Eric Nepomuceno http://www.cubadebate.cu
In silenzio, come corrisponde, il debole e confuso governo di Michel Temer apre un crescente spazio affinché i militari occupino posti chiave. Non c’è nulla di simile ad una militarizzazione del regime civile, ma merita attenzione quel movimento, senza precedenti dalla fine della dittatura militare che si è imposta per 21 anni, tra il 1964 e il 1985.
Sono tempi bui, dal colpo di stato parlamentare che ha destituito la presidentessa Dilma Rousseff ed installato al potere un conglomerato del più sordido che c’è nella politica brasiliana, ad iniziare dallo stesso Temer, sul cui capo galleggiano due denunce formali per corruzione, una denuncia giudiziale di rottura del segreto bancario e due indagini che sicuramente diventeranno nuove denunce.
Lo protegge, per il momento, la giurisdizione speciale assicurata dalla Costituzione. Ma a partire dal primo giorno del 2019, Temer tornerà ad essere un cittadino qualsiasi, ed in sua attesa ci sarà un qualche tribunale di giustizia.
Con lo scenario politico costellato di fango, ovunque si guardi, si sono aperti vuoti inquietanti. In settori ancora insignificanti dell’opinione pubblica, si ripetono appelli di intervento militare. Ed in settori ancora ristretti, ma chiaramente visibili, delle forze armate, in particolare dell’Esercito, sono frequenti le forti manifestazioni che criticano il governo di Michel Temer, in particolare, e la classe politica in generale.
Lo scorso dicembre, ad esempio, il generale Antonio Martins Mourão, che occupava un alto posto nella burocrazia interna dell’Esercito, ha detto in un discorso, il cui pubblico era composto da sostenitori e nostalgici della dittatura militare, che il presidente Temer va inciampando e grazie ad una relazione personale affaristica cerca di raggiungere la fine del suo mandato. Tre mesi prima, davanti ad un pubblico identico, Martins Mourão ha chiesto che l’Esercito imponga una soluzione alla crisi politica. Ed a febbraio, passando alla condizione di generale in pensione, salutò elogiando il defunto capitano Carlos Brilhante Ustra, uno dei più sanguinari torturatori della dittatura.

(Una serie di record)
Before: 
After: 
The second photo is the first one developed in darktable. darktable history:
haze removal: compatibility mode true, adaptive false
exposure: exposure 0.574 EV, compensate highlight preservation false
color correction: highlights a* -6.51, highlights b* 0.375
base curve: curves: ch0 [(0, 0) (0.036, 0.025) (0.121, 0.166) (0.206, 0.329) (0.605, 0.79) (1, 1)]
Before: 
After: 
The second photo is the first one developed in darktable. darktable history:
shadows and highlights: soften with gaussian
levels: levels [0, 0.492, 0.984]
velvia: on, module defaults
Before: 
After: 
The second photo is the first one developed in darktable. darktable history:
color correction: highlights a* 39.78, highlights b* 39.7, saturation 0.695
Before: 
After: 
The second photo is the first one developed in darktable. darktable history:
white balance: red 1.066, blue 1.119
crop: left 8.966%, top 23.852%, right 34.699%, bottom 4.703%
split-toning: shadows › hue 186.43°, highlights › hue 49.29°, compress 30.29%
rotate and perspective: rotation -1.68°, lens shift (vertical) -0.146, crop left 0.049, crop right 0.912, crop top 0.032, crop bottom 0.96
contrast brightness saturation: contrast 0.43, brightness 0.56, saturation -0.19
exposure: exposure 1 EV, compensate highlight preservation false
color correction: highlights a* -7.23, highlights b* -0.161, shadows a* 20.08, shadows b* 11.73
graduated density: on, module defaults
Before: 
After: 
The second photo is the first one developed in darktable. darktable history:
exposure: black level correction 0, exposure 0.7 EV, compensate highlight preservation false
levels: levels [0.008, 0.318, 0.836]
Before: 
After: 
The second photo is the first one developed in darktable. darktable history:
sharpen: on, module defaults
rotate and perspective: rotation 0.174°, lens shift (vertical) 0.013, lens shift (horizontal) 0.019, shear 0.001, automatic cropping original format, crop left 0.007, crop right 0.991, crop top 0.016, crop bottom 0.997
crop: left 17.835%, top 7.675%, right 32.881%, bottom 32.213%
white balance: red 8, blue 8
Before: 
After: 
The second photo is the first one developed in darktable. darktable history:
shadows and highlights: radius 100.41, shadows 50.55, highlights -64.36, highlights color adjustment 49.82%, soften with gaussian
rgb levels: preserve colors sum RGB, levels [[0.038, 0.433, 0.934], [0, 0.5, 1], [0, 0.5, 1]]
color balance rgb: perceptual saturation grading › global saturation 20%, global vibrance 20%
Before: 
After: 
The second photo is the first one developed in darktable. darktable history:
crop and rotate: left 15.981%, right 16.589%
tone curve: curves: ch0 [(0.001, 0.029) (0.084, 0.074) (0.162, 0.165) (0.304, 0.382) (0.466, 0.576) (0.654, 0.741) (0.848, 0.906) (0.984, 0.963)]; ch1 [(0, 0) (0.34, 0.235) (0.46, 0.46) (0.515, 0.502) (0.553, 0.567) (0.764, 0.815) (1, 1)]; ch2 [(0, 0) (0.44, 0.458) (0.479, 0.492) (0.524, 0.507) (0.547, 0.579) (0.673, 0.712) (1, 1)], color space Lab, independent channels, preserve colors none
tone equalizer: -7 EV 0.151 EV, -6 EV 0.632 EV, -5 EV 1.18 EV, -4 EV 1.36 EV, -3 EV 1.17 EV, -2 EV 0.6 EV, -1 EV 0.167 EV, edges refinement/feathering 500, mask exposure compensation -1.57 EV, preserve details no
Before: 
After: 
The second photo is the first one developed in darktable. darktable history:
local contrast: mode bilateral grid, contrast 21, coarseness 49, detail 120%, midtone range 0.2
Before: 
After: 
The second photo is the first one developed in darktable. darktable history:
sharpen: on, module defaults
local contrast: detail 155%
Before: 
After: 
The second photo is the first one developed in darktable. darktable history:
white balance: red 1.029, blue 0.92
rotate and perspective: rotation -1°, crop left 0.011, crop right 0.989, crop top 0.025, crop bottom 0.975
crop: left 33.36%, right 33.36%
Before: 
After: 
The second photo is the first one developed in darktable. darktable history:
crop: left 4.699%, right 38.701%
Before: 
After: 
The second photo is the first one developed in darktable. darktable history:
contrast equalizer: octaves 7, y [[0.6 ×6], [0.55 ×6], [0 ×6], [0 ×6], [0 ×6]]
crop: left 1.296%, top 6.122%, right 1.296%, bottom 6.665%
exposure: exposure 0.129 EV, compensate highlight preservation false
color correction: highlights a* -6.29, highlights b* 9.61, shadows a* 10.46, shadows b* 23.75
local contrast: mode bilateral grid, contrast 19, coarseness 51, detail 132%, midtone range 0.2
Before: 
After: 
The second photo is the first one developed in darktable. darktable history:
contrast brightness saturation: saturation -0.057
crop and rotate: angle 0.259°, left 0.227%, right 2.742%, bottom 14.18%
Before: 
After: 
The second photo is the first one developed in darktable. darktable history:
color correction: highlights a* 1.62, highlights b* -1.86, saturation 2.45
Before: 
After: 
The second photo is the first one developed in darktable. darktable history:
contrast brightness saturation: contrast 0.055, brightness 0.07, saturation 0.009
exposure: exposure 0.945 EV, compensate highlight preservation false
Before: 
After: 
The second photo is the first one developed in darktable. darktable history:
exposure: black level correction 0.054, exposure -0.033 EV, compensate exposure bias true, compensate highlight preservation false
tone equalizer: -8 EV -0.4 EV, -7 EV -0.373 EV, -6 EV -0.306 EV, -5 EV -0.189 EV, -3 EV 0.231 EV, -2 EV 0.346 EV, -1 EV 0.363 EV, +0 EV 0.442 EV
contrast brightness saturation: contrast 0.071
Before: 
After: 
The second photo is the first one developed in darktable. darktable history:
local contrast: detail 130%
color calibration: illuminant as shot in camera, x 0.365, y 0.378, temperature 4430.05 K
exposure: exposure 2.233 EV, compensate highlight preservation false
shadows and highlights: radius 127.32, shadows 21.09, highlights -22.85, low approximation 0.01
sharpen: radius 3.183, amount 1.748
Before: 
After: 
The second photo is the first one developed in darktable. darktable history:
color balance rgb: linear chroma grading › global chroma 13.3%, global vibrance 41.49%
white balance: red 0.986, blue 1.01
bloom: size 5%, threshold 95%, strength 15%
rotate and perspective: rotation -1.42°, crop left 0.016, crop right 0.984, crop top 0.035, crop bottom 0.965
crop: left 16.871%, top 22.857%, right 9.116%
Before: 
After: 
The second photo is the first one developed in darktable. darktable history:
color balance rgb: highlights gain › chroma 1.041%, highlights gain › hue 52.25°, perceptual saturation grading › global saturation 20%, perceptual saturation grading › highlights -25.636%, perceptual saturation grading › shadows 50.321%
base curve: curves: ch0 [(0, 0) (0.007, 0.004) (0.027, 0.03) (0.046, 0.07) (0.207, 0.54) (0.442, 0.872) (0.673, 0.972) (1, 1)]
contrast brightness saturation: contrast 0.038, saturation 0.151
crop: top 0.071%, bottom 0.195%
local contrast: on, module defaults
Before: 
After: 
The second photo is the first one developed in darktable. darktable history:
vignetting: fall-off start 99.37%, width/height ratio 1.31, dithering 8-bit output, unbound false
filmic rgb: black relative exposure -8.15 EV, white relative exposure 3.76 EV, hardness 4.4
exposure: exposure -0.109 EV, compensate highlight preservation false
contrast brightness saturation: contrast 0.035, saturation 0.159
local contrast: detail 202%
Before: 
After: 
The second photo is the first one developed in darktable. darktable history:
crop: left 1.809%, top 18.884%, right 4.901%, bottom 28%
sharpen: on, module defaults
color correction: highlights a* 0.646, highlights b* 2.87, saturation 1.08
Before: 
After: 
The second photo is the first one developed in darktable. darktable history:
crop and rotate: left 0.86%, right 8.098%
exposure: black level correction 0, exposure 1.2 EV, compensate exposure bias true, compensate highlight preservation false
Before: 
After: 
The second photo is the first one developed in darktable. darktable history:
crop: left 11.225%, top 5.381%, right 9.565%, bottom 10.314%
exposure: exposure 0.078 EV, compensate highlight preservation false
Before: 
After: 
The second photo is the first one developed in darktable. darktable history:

Obiettivi.
(a) Secondo l'articolo, per quanti anni si è imposta la dittatura militare in Brasile?
(b) Riscrivi l'elenco dall'inizio fino alla riga che contiene "base curve: curves: ch0 [(0, 0) (0.036, 0.025)", estremi inclusi, sostituendo "history" con "log" e lasciando invariato tutto il resto.

Soluzioni.
(a) Per 21 anni, tra il 1964 e il 1985.

(b)
Before: 
After: 
The second photo is the first one developed in darktable. darktable log:
haze removal: compatibility mode true, adaptive false
exposure: exposure 0.574 EV, compensate highlight preservation false
color correction: highlights a* -6.51, highlights b* 0.375
base curve: curves: ch0 [(0, 0) (0.036, 0.025) (0.121, 0.166) (0.206, 0.329) (0.605, 0.79) (1, 1)]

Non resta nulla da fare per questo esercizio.